La redéfinition du travail est un enjeu majeur de la lutte des classes. Transformer le travail de manière communiste c’est avant tout le redéfinir pour qu’il s’attache à la performance sociale et environnementale davantage qu’au profit. Ainsi, de nombreuses activités seraient considérées comme inutiles ou néfastes et sortiraient de la définition du travail (marketing, spéculation, activités inutilement polluantes, etc.) quand d’autres activités feraient le chemin inverse (bénévolat, activités culturelles, services rendus par exemple).

Ajout : Pour reconnaître cette nouvelle définition du travail, Bernard Friot propose le salaire à vie. C’est-à-dire une somme d’argent versée à la personne tout au long de la vie (et non plus selon la tâche) en reconnaissance du travail fourni, quel qu’il soit.

Benoît Borrits (Association Autogestion)


Globalement en accord avec les définitions de Bernard Friot tout en y intégrant certaines nuances :
- Les travailleurs ne sont jamais totalement dépossédés de leur travail, il existe toujours des marges de manœuvre pour se l’approprier (pratiques de terrain, action syndicale…),
- Le capital ne peut pas prescrire toutes les activités directement. Des pans entiers de l’activité lui échappent comme la sécurité sociale, la fonction publique, l’associatif et, dans une certaine mesure, l’économie sociale et solidaire,
- Des résistances à cette définition du travail se retrouvent partout,
- Il existe des freins institutionnels importants comme le code du travail, les CHSCT.

Le hors-travail est tout ce qui n’est pas prescrit par un employeur. Il est à la fois utile et inutile à la société. Le droit à l’oisiveté est fondamental car il permet d’être, à d’autres moments, productifs au travail.
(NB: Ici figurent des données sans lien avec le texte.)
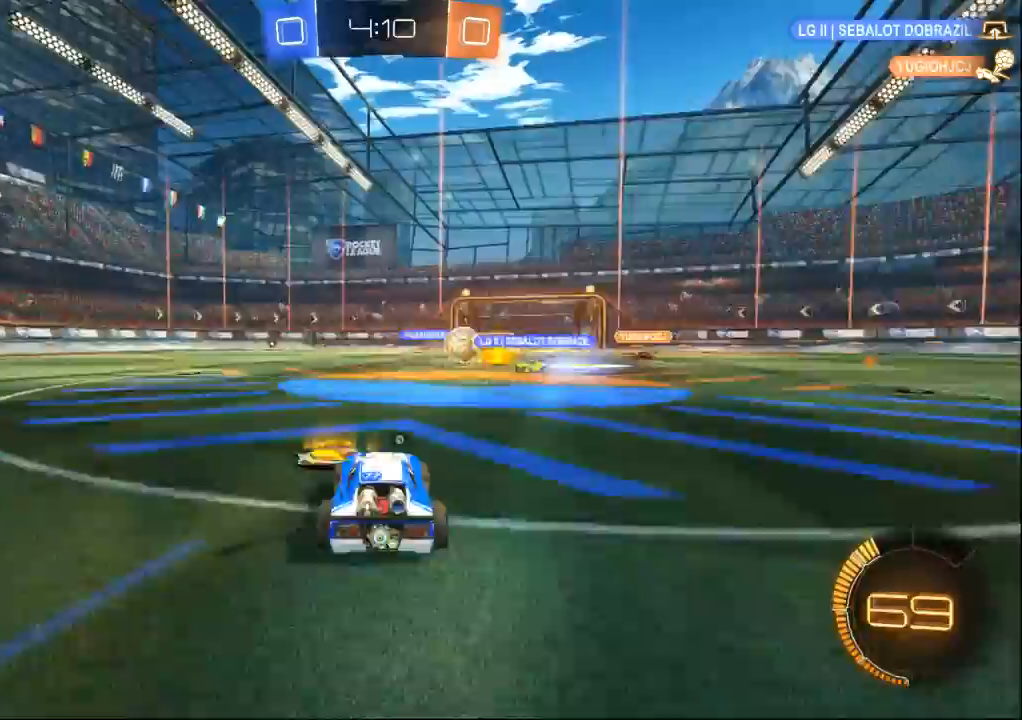
{"dt_ms": 500, "buttons": [], "left_stick": "left", "right_stick": "center", "events": [[100, "left_stick", "left"], [233, "left_stick", "center"], [300, "left_stick", "left"]]}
Il faut garantir des droits en contrepartie de notre travail : se nourrir, se loger, se déplacer, se chauffer, se cultiver, avoir des loisirs…
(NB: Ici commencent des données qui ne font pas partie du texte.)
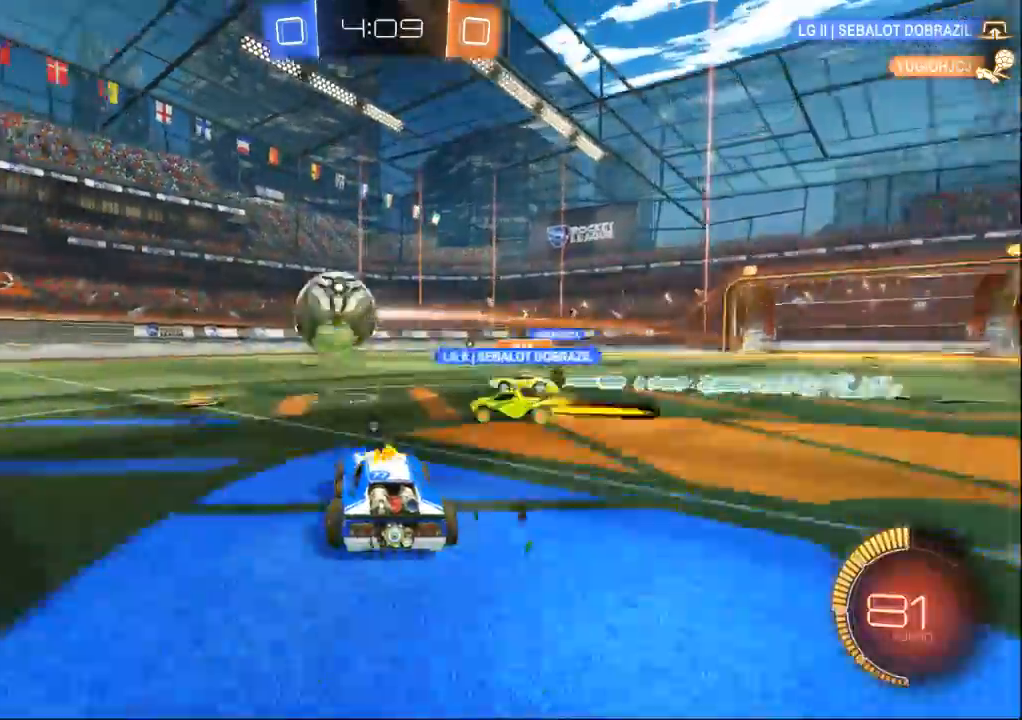
{"dt_ms": 1000, "buttons": [], "left_stick": "left", "right_stick": "center"}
Lorsqu’il s’agit de rémunération, le capital vise à dissocier strictement les sphères du travail et du hors-travail afin de ne pas avoir à assumer d’externalités (conséquences de l’activité) : santé, chômage, retraite, écologie, etc.

tableau récapitulatif




Travail
Hors-travail
proposition
Pierre Zarka
Tout service rendu à la collectivité.
Pas de distinction claire entre le travail et le hors-travail. Toutes les pratiques sociales du hors-travail sont mobilisées dans le travail.
Il faut dépasser le salariat pour reconnaître l’unité de l’activité humaine.
Bernard Friot
Le travail est socialement déterminé. En régime capitaliste, c’est l’ensemble des activités donnant lieux à un profit.
Le hors-travail est largement déterminé par le travail. C’est un temps non reconnu et non rémunéré qui est pourtant abondamment utilisé pour satisfaire aux exigences du travail.
Il faut redéfinir le travail à partir de critères sociaux et environnementaux, ce qui nécessitera un salaire à vie.
Benoît Borrits
Le travail est l’objet d’une lutte permanente pour sa définition entre les intérêts opposés du patronat et des salariés.
Le hors-travail est tout ce qui n’est pas prescrit par un employeur. Il est productif, ou non.
Il est important de garantir des droits fondamentaux en échange de tous les temps productifs.